Hydrogen has long been touted as a cornerstone of the low-carbon economy, with the potential to power everything from heavy industry to transport without producing carbon emissions at the point of use. Yet the modern hydrogen industry still faces a major contradiction: despite its clean image, around 95% of the world’s hydrogen is currently produced using fossil fuels through energy-intensive processes that emit large amounts of carbon dioxide.
Now, researchers at University of Birmingham say they have developed a new low-temperature method for producing hydrogen that could make the fuel cheaper, cleaner, and easier to generate close to where it is actually needed, with their findings highlighted in a SciTechDaily article.
The new technique uses a perovskite catalyst to split water into hydrogen and oxygen at significantly lower temperatures than conventional thermochemical methods. Researchers say this could allow industrial waste heat from sectors such as steel, cement, glass, and chemicals to be repurposed for local hydrogen production.
The project was carried out in collaboration with University of Science and Technology Beijing and is now being commercialized across the UK and Europe through the University of Birmingham.
Thermochemical water splitting has increasingly been viewed as a promising alternative to conventional hydrogen production because it avoids direct dependence on fossil fuels.
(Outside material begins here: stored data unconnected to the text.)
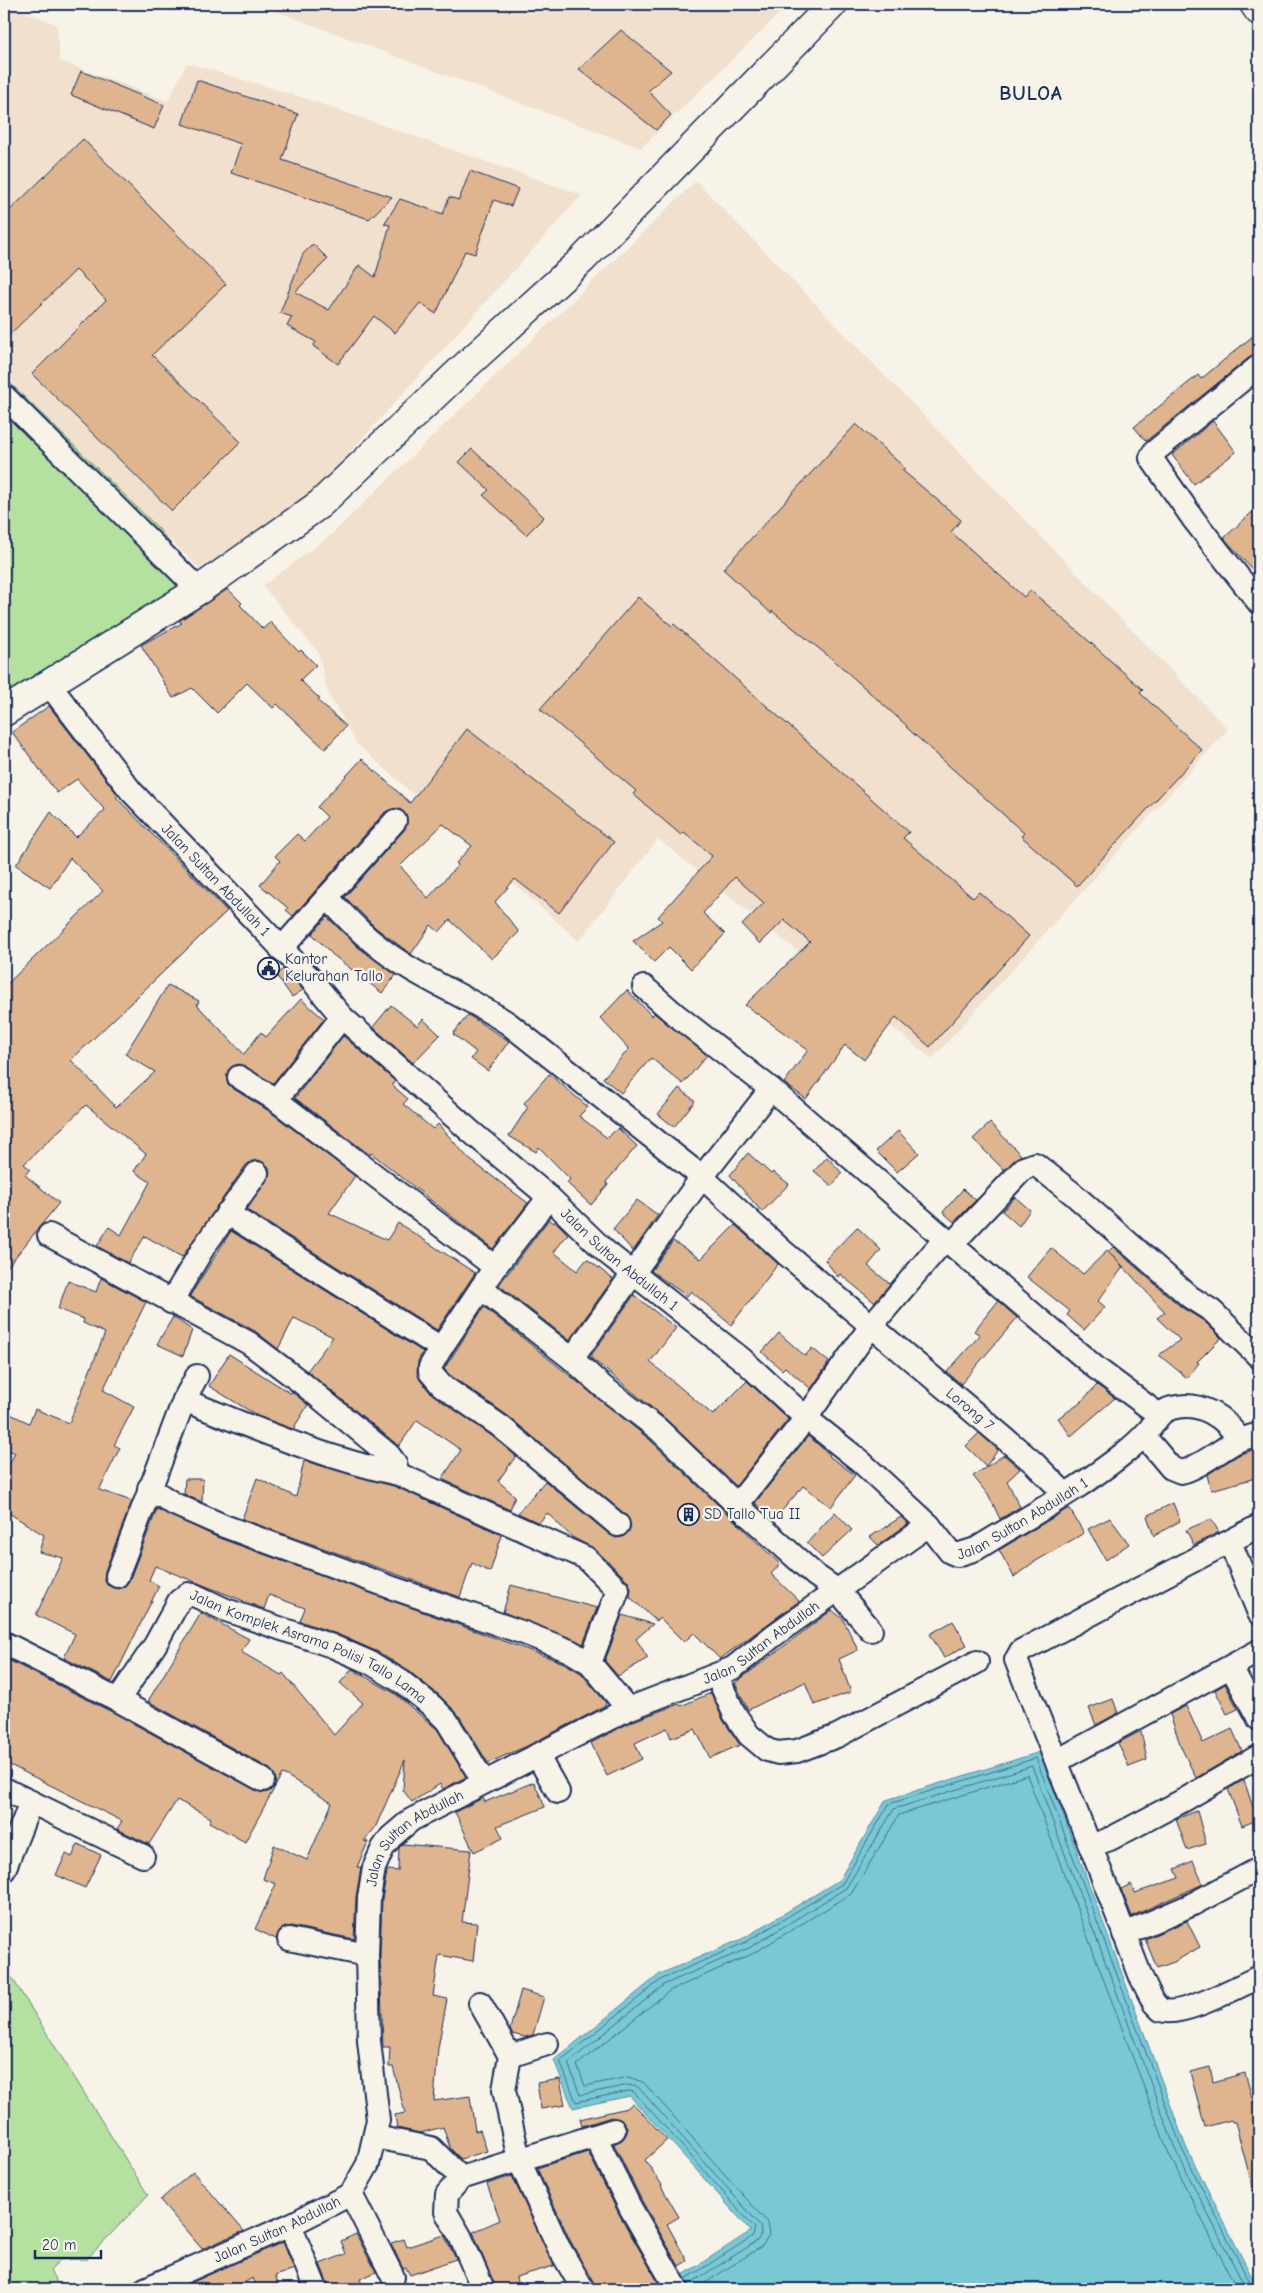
<svg xmlns="http://www.w3.org/2000/svg" width="1263" height="2293" viewBox="0 0 1263 2293" font-family="'Comic Neue',sans-serif">
	<style>
		.built { fill: #f0e0cd }
		.green { fill: #b4e19f; stroke: #68887e }
		.water { fill: #79c9d5; stroke: #538ba5 }
		.lines { fill: none; stroke-linecap: round; stroke-linejoin: round }
		.shore { stroke: #416d8e; stroke-width: 1 }
		.building { fill: #deb58f; stroke: #1b2f5e; fill-rule: evenodd }
		.minor-casing { stroke: #1b2f5e; stroke-width: 26 }
		.tertiary-casing { stroke: #1b2f5e; stroke-width: 31 }
		.secondary-casing { stroke: #1b2f5e; stroke-width: 31 }
		.minor { stroke: #f7f3e8; stroke-width: 22 }
		.tertiary { stroke: #f7f3e8; stroke-width: 28 }
		.secondary { stroke: #f7f3e8; stroke-width: 28 }
		.labels { text-anchor: middle; stroke-width: 4.5; stroke-linejoin: round; paint-order: stroke }
		.street-label { font-size: 15px; fill: #1b2f5e; stroke: #f7f3e8 }
		.poi-label { font-size: 15px; fill: #1b2f5e; stroke: #f7f3e8; text-anchor: start }
		.district-label { font-size: 20px; font-weight: bold; letter-spacing: 1px; fill: #1b2f5e; stroke: #f7f3e8 }
	</style>
	<rect width="100%" height="100%" fill="#f7f3e8"/>
	<filter id="ink" filterUnits="userSpaceOnUse"><feTurbulence type="fractalNoise" baseFrequency=".02" numOctaves="2"/><feDisplacementMap in="SourceGraphic" scale="10" xChannelSelector="R" yChannelSelector="G"/><feConvolveMatrix kernelMatrix="1 2 1 2 8 2 1 2 1" color-interpolation-filters="sRGB"/></filter>
	<g filter="url(#ink)">
		<path class="built" d="M4,4l52,20 4,37 108,40 19,-38 117,35 278,97 -266,295 -116,79 -196,-193z
			M257,4h532l-148,144z
			M696,181l532,548 -296,330 -274,-220 -79,102 -222,-197 -29,-51 -10,-41 -55,-66 69,-52z"/>
		<path class="green" d="M4,377l155,152 31,40 -10,17 -176,110z
			M4,1965l144,230 -61,64 -27,1 -10,11 8,13 -7,5h-47z"/>
		<path class="water" d="M1040,1752l146,395 72,142h-591l-1,-3 85,-55 -121,-135 -57,12 -19,-48 106,-86 84,-36 95,-58 47,-80z"/>
		<g class="lines">
			<path class="shore" d="M686,2279l67,-43 2,-8 -121,-136 -5,-1 -53,11 -16,-41 102,-82 84,-37 96,-58 47,-80 147,-46 146,391 71,140
				M688,2285l69,-44 4,-7 -1,-9 -122,-138 -10,-2 -48,10 -12,-32 97,-79 84,-36 97,-60 48,-79 138,-43 144,385 70,138
				M696,2289l66,-43 7,-11 -2,-13 -124,-140 -15,-5 -43,9 -8,-21 92,-74 83,-37 99,-60 48,-79 128,-40 142,379 68,135"/>
		</g>
		<path class="building" d="M621,30l50,41 -23,20 23,24 -15,15 -77,-61z
			M81,71l83,34 -10,24 -83,-34z
			M197,80l101,34 -16,46 110,37 -23,22 -138,-46 10,-29 -59,-20z
			M83,139l143,145 -74,71 89,87 -69,69 -140,-137 74,-74 -30,-30 -72,70v-124z
			M470,171l48,18 -7,17 -17,-6 -19,54 -10,-3 -29,63 -16,-11 -25,30 -21,-17 -36,48 -25,-18 3,-4 -29,-16 5,-9 -12,-4 23,-59 10,-10 15,15 -33,33 34,18 30,-45 16,12 15,-52 -6,-1 16,-25 43,15 6,-17 10,3z
			M1259,331v22l-8,3 -105,85 -12,-14 64,-52 3,4z
			M1213,421l23,31 -42,32 -22,-29z
			M856,424l49,44 -3,2 59,50 -10,12 73,65 6,-7 61,53 52,47 -3,3 62,57 -125,136 -56,-50 3,-3 -118,-106 1,-1 -70,-63 -65,-52 -1,2 -48,-44z
			M472,449l72,68 -18,18 -43,-40 6,-5 -30,-28z
			M1259,506v71l-35,-39z
			M228,589l14,14 -2,2 23,24 7,-7 29,30 2,-2 15,15 -16,15 20,19 -2,2 28,25 -21,23 -48,-45 -4,4 -26,-25 -30,30 -25,-25 -19,10 -32,-53 41,-22 -3,-2z
			M638,597l34,29 2,-2 235,208 -6,6 70,60 6,-6 50,44 -99,111 -34,-30 -32,43 -19,-15 -39,54 -22,-16 24,-33 -63,-45 65,-63 -26,-22 -24,24 -18,-19 22,-22 -29,-26 -32,36 22,21 -34,35 -22,-22 -15,15 -21,-21 29,-20 -4,-4 54,-61 -28,-24 -3,3 -48,-41 3,-3 -96,-82z
			M49,706l69,89 -2,2 111,114 -156,149 45,47 39,-35 -30,-18 43,-69 31,16 -2,4 47,49 17,-22 5,5 35,-38 23,20 -51,64 -34,-19 -11,6 -1,13 5,5 37,23 86,65 -26,37 58,27 11,-17 77,50 -38,57 -190,-120 23,-35 -1,-8 -10,-7 -7,1 -6,4 -64,92 -37,-21 -17,27 -31,-17 12,-19 12,8 29,-53 -16,-11 12,-17 -60,-49 -62,59 6,5 -5,6 34,28 -55,68v-284l99,-96 -33,-33 -20,30 -34,-23 35,-53 25,25 29,-27 -28,-31 -20,14 -45,-61z
			M467,729l147,113 -55,71 -44,-34 -20,23 24,30 -27,27 -42,-39 -11,12 -8,-7 -20,29 -35,-26 -31,-31 60,-68 2,-13 -10,-8 -12,4 -92,104 -7,-6 2,-2 -28,-23 20,-24 -5,-5 22,-22 8,7 22,-24 -10,-10 45,-48 48,44zM443,824l29,22 -16,17 2,2 -30,33 -28,-32z
			M327,917l32,31 37,27 -14,18 -49,-38 -21,-21z
			M283,969l20,21 -11,7 -16,-22z
			M627,990l25,26 2,-3 53,42 -24,29 -32,-26 -30,35 -18,-15 26,-29 -29,-31z
			M391,1005l26,21 6,-7 17,16 -27,28 -40,-36z
			M468,1015l41,26 -21,30 -17,-12 5,-7 -23,-18z
			M343,1036l52,45 -3,4 16,14 -5,5 30,25 5,-5 31,35 59,44 -35,46 -122,-96 -1,2 -75,-57z
			M549,1074l39,33 -9,9 28,22 11,-10 19,18 -31,36 2,3 -17,20 -24,-22 3,-4 -31,-32 -3,5 -27,-16 19,-29 -4,-4z
			M679,1088l16,13 -21,26 -16,-13z
			M990,1123l31,32 -17,15 -31,-31z
			M898,1131l21,22 -22,19 -21,-21z
			M748,1153l23,21 2,-2 16,12 -27,28 -32,-37z
			M827,1157l15,16 -10,13 -18,-15z
			M963,1189l13,11 -22,22 -11,-10z
			M1015,1197l15,13 -11,16 -17,-15z
			M637,1200l21,15 -25,36 -20,-22z
			M549,1219l5,4 1,-2 13,13 -14,18 23,19 10,-12 26,20 -44,61 -70,-55z
			M735,1225l43,39 -47,61 -40,-34 -4,5 -36,-25 22,-30 28,18z
			M857,1227l24,23 -13,16 22,18 -16,18 -34,-28 -2,3 -13,-17z
			M231,1231l192,121 -5,9 -1,12 3,7 11,13 61,43 24,20 -18,25 17,15 -5,14 -68,-31 19,-29 -44,-30 -18,26 -92,-75 26,-34 -39,-19 -16,31 -23,-18 -65,-35z
			M1113,1247l68,60 23,14 17,17 -24,24 2,1 -12,15 -28,-23 21,-15 -23,-22 8,-6 -56,-61z
			M1051,1248l32,26 24,-23 16,16 -25,34 7,6 -21,23 -17,-15 3,-4 -43,-34z
			M101,1278l45,24 -43,88 31,17 -20,38 6,3 -21,42 33,11 -27,70 -1,8 3,6 12,4 6,-3 4,-5 28,-72 62,29 345,125 17,10 25,30 -1,3 -78,40 -39,17 -30,-49 -18,-18 -30,-24 -32,-20 -41,-18 -37,-13 5,-13 -36,-13 -5,14 -109,-43 -6,14 10,6 -47,96 -48,-24 11,-24 -39,-19 27,-57 -24,-6 5,-17 -40,-25v-36l11,-21 -11,-5v-37l25,12 6,-14 34,14 36,-90 -22,-10 1,-4 -26,-10 10,-28 28,11z
			M634,1295l42,33 -26,34 63,53 34,-34 41,38 -52,67 -69,-66 -77,-63z
			M998,1301l19,17 -56,66 -14,-12 33,-37 -6,-4z
			M484,1307l165,132 131,125 -9,10 28,27 -79,58 -26,-26 -10,9 -24,-24 -4,3 -26,-24 1,-9 -3,-7 -33,-32 -23,-12 -25,-24 -8,10 -21,-10 27,-32 65,54 6,3 7,-1 8,-10 -5,-12 -118,-99 -58,-41 -6,-6z
			M173,1317l19,13 -9,26 -26,-12z
			M779,1333l26,23 7,-8 17,14 -18,27 -26,-22 -3,3 -20,-18z
			M229,1354l61,39 2,-1 16,13 -15,24 -35,-13 -49,-30z
			M1097,1385l18,13 -44,38 -13,-18 21,-14z
			M979,1433l19,17 -12,16 -20,-20z
			M808,1436l22,19 -1,1 26,19 -24,32 -28,-21 -29,34 -19,-17z
			M1259,1448v29l-48,13 -4,-15 31,-20z
			M1004,1455l16,14 -13,12 13,26 -20,12 -11,-23 -16,-20z
			M304,1461l90,25 108,49 -12,37 -18,-9 -12,34 -218,-78 15,-41 39,19z
			M185,1479h18l-1,23 -18,-8z
			M1173,1503l7,18 -26,15 -7,-20z
			M1069,1508l15,25 -53,31 -17,13 -15,-27z
			M835,1512l17,18 -30,28 -15,-15z
			M901,1517l7,7 -30,21 -8,-8z
			M1110,1518l19,26 -23,16 -18,-31z
			M1211,1519l8,13 -25,13 -8,-15z
			M511,1585l86,23 -14,36 -80,-32z
			M832,1610l11,9 15,31 -19,9 12,33 -37,13 -9,-23 -57,28 -13,-27z
			M201,1613l48,26 -8,13 40,23 2,-2 51,62 29,-32 -23,-20 12,-14 42,24 43,36 29,48 -23,12 -3,-5 -28,18 -9,-12 2,-30 -30,68 -11,13 4,1 -11,25h4l-5,30 -2,42 -63,-13 -11,4 -4,9 -21,-10 21,-45 -13,-5 11,-34 33,15 25,-57 -45,-27 -5,-2 -37,68 -36,-20 2,-4 -34,-18 -28,44 -32,-15 5,-8 -118,-59v-104l108,54 145,79 7,2 6,-2 5,-5 1,-7 -6,-10 -122,-68z
			M622,1615l31,9 -17,15 12,19 -30,18 -13,-15z
			M953,1621l14,24 -23,13 -14,-24z
			M1225,1684l13,25 -11,5 -12,-24z
			M711,1693l12,27 17,25 -30,13 -15,-29 -24,9 -4,-10 -32,15 7,16 -35,17 -16,-33 42,-22 46,-17 2,2z
			M1113,1699l5,14 -22,12 -7,-17z
			M1186,1706l17,37 29,-14 10,22 -46,27 -15,-31 -11,-33z
			M1141,1731l6,29 -18,7 -11,-24z
			M1244,1780l13,40 -15,6 -14,-37z
			M534,1782l11,25 -48,19 6,12 -29,14 -19,-40 28,-14 2,4z
			M1197,1811l9,33 -19,6 -11,-31z
			M78,1844l23,11 -16,33 -29,-13 10,-21 6,3z
			M403,1844l68,6 -9,72 15,1 -4,38 -34,-6 -6,41 14,3 -9,49 -4,53 36,-5 5,35 5,-1 7,21 -26,8 -11,-11 -7,-21 -23,6 -23,-5 -2,-13 10,-2 -12,-46h-4l1,-20h-7l-3,-92 2,-56 5,-27 1,-2 10,1 1,-23z
			M1193,1861l10,23 -71,32 -11,-27 10,-5 4,9 44,-15 -4,-9z
			M1187,1921l13,26 -26,15 -17,6 -12,-29z
			M521,1990l23,7 -11,38 -8,2 -13,-3 -2,-5z
			M1210,2067l3,15 32,-9 14,49v69l-5,1 -19,-70h-3l-1,-2 -26,7 -15,-55z
			M560,2079l5,26 -24,4 -4,-26z
			M633,2103l34,37 -22,20 17,25 -1,1 18,31 -12,7 20,37 -8,5 -37,-65 -28,-57 9,-5 4,-6v-6l-4,-6 -12,-4 -29,9 -2,-7 47,-11z
			M588,2152l31,62 43,75h-66l-26,-49 -33,-72z
			M193,2172l51,59 -42,18 -42,-49z
			M512,2176l42,90 -38,11 2,12h-22l-23,-57 27,-12 -13,-36z
			M356,2234l20,38 -16,7 4,10h-34l-10,-25 26,-10 -5,-13z
			M444,2235l12,24 -46,16 -4,-7 -3,1 -12,-26 13,-4 3,8z
			M283,2242l11,27 -19,7 5,13h-23l-4,-11 -21,11h-55z"/>
		<g class="lines">
			<defs>
				<g id="minor">
					<path d="M1259,366l-105,86 -3,6 43,62 65,83"/>
					<path d="M4,396l195,194"/>
					<path id="s1" d="M48,683l83,108 178,186 33,40 128,114 79,66 57,55 137,108 63,58 54,43 69,64 21,27 7,3 19,-6c50,-31 102,-59 147,-95 9,-7 18,-15 25,-23 8,-9 11,-20 24,-23 27,-8 54,9 67,32l20,-6"/>
					<path d="M327,897c15,16 30,33 47,46 40,34 92,52 135,81l193,153 69,-88 174,150"/>
					<path d="M281,949l114,-128"/>
					<path d="M644,987l32,28 95,74"/>
					<path d="M239,1077l37,23 219,167"/>
					<path d="M276,1100l66,-83"/>
					<path d="M549,1197l-54,70 -54,81 -11,19v5l11,13 59,41 118,99"/>
					<path d="M227,1213l214,135"/>
					<path d="M49,1235l200,108 53,40 87,72 6,8 3,11"/>
					<path d="M952,1244l72,-76 11,-4 37,29 118,104 22,14 47,46"/>
					<path d="M481,1288l91,71"/>
					<path d="M171,1302l34,-57 52,-72"/>
					<path d="M184,1400c69,28 141,58 214,74l188,84 32,32 -28,73"/>
					<path d="M1144,1436l27,32 10,4c16,-3 42,-24 58,-32"/>
					<path d="M149,1488l25,16 50,22 166,61 134,46 46,18 20,12 38,46"/>
					<path id="s2" d="M737,1505l-79,-76 -56,-43 -30,-27 130,-182 83,76 249,210 31,31"/>
					<path d="M1259,1526l-238,125 -5,9 74,186 20,-7 74,-39 75,-44"/>
					<path d="M1230,1542l29,71"/>
					<path d="M117,1576l67,-176 13,-24"/>
					<path d="M871,1630l-33,-39 -23,-16 -78,-70 69,-87 65,-92 74,-87 151,129 63,47"/>
					<path d="M4,1643l114,57 145,80"/>
					<path d="M1231,1667l28,52"/>
					<path d="M717,1676l17,37 15,22 18,15 11,3 19,-2 40,-15 140,-74"/>
					<path id="s3" d="M118,1700l37,-55 24,-44 9,-7 6,1 32,15 106,36 39,17 31,19 30,24 15,15 37,61"/>
					<path d="M537,1755l21,37"/>
					<path d="M1057,1761l202,-110"/>
					<path d="M4,1789l139,67"/>
					<path d="M1091,1847l50,130 13,26 7,7c20,8 78,-24 98,-33"/>
					<path d="M4,1870l27,-68"/>
					<path d="M1124,1934l67,-29 68,-36"/>
					<path d="M289,1939l78,16"/>
					<path d="M480,2003l30,53 -6,34 15,70 39,86 25,43"/>
					<path d="M510,2056l37,-12"/>
					<path d="M595,2136l35,71 47,82"/>
					<path d="M375,2137l56,11 30,30 153,-48"/>
					<path d="M461,2178l-14,16 -1,18 14,24 23,53"/>
					<path d="M351,2194l42,83"/>
					<path d="M290,2225l26,64"/>
					<path id="s4" d="M145,2289l145,-64 61,-31 9,-16 8,-14 10,-44 -9,-79 -2,-86 2,-57 5,-30 9,-20 8,-11 20,-17 217,-111 105,-41 40,-32 156,-111"/>
				</g>
				<path id="tertiary" d="M4,712l195,-122 121,-86 140,-133 123,-112 250,-255"/>
				<path id="secondary" d="M1254,4l5,7"/>
			</defs>
			<use href="#minor" class="minor-casing"/>
			<use href="#tertiary" class="tertiary-casing"/>
			<use href="#secondary" class="secondary-casing"/>
			<use href="#minor" class="minor"/>
			<use href="#tertiary" class="tertiary"/>
			<use href="#secondary" class="secondary"/>
		</g>
	</g>
	<defs>
		<symbol id="civic-ring" viewBox="-11 -11 22 22"><circle r="9.5" fill="#f7f3e8" stroke="#1b2f5e" stroke-width="1.5"/><path d="M-.6-6.5H3V-4.5H.6V-3L4-1V1h2V6H-6V1h2V-1L-.6-3ZM-1.2 2.5V6h2.4V2.5Z" fill="#1b2f5e"/></symbol>
		<symbol id="building-ring" viewBox="-11 -11 22 22"><circle r="9.5" fill="#f7f3e8" stroke="#1b2f5e" stroke-width="1.5"/><path d="M-4-6H4V6H1V3H-1V6H-4ZM-2.5-4.3h1.7v1.8h-1.7ZM.8-4.3h1.7v1.8H.8ZM-2.5-1h1.7V.8h-1.7ZM.8-1h1.7V.8H.8Z" fill="#1b2f5e"/></symbol>
	</defs>
	<g fill-rule="evenodd">
		<use href="#civic-ring" x="256" y="956" width="25" height="25"/>
		<use href="#building-ring" x="676" y="1502" width="25" height="25"/>
	</g>
	<g class="labels">
		<g class="street-label">
			<text dy="5" stroke="none"><textPath href="#s1" startOffset="259">Jalan Sultan Abdullah 1</textPath></text>
			<text dy="5" stroke="none"><textPath href="#s1" startOffset="814">Jalan Sultan Abdullah 1</textPath></text>
			<text dy="5" stroke="none"><textPath href="#s2" startOffset="799">Lorong 7</textPath></text>
			<text dy="5" stroke="none"><textPath href="#s1" startOffset="1339">Jalan Sultan Abdullah 1</textPath></text>
			<text dy="5" stroke="none"><textPath href="#s4" startOffset="1015">Jalan Sultan Abdullah</textPath></text>
			<text dy="5" stroke="none"><textPath href="#s3" startOffset="260">Jalan Komplek Asrama Polisi Tallo Lama</textPath></text>
			<text dy="5" stroke="none"><textPath href="#s4" startOffset="610">Jalan Sultan Abdullah</textPath></text>
			<text dy="5" stroke="none"><textPath href="#s4" startOffset="145">Jalan Sultan Abdullah</textPath></text>
		</g>
		<g class="poi-label">
			<text x="285" y="964">Kantor<tspan x="285" dy="17">Kelurahan Tallo</tspan></text>
			<text x="704" y="1519">SD Tallo Tua II</text>
		</g>
		<g class="district-label">
			<text x="1031" y="100">BULOA</text>
		</g>
	</g>
	<rect width="1263" height="2293" fill="none" stroke="#f7f3e8" stroke-width="20"/>
	<rect x="10" y="10" width="1243" height="2273" fill="none" stroke="#1b2f5e" stroke-width="2" filter="url(#ink)"/>
	<path d="M35 2250v8h66v-8" fill="none" stroke="#1b2f5e" stroke-width="2.5"/>
	<text x="42" y="2250" font-size="15" fill="#1b2f5e" stroke="#f7f3e8" stroke-width="4" paint-order="stroke">20 m</text>
</svg>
In these systems, catalysts repeatedly absorb and release oxygen while separating water into hydrogen and oxygen.
Although hydrogen is the most abundant element in the universe, it is rarely found on Earth in its pure gaseous form. Instead, it is typically bound within other compounds, particularly water and hydrocarbons such as natural gas, coal, and oil. Producing usable hydrogen therefore requires breaking apart those molecules.
At present, the dominant production method is steam methane reforming, which extracts hydrogen from methane. While highly widespread, the process produces substantial CO2 emissions, undermining hydrogen’s role as a truly clean fuel unless paired with carbon capture technology.
Existing thermochemical systems also require extremely high temperatures — typically between 700 and 1000 °C for water splitting and up to 1500 °C for catalyst regeneration — making them expensive and energy-intensive.
But a research team led by Professor Yulong Ding from the university’s School of Chemical Engineering says the new perovskite catalyst can reduce those temperature requirements by roughly 500 °C.
According to findings published in the International Journal of Hydrogen Energy, the catalyst can generate significant hydrogen yields at temperatures between 150 and 500 °C, while regeneration can occur at 700 to 1000 °C.
Professor Ding said: “The lower overall temperature of the process could enable hydrogen to be produced nearby renewable energy generation plants, and foundation industry sectors such as steel, cement, glass and chemicals have an abundance of waste heat, which could be harnessed as the heat input for low-temperature hydrogen production. If the hydrogen is used locally, this would overcome the obstacles presented by storage and transport, so enabling the uptake of hydrogen fuel without the need for costly infrastructure.”
Preliminary cost analyses suggest the process could eventually produce hydrogen more cheaply than both green hydrogen — made through electrolysis powered by renewable electricity, a source that Azerbaijan is increasingly expanding— and blue hydrogen, which relies on methane combined with carbon capture and storage.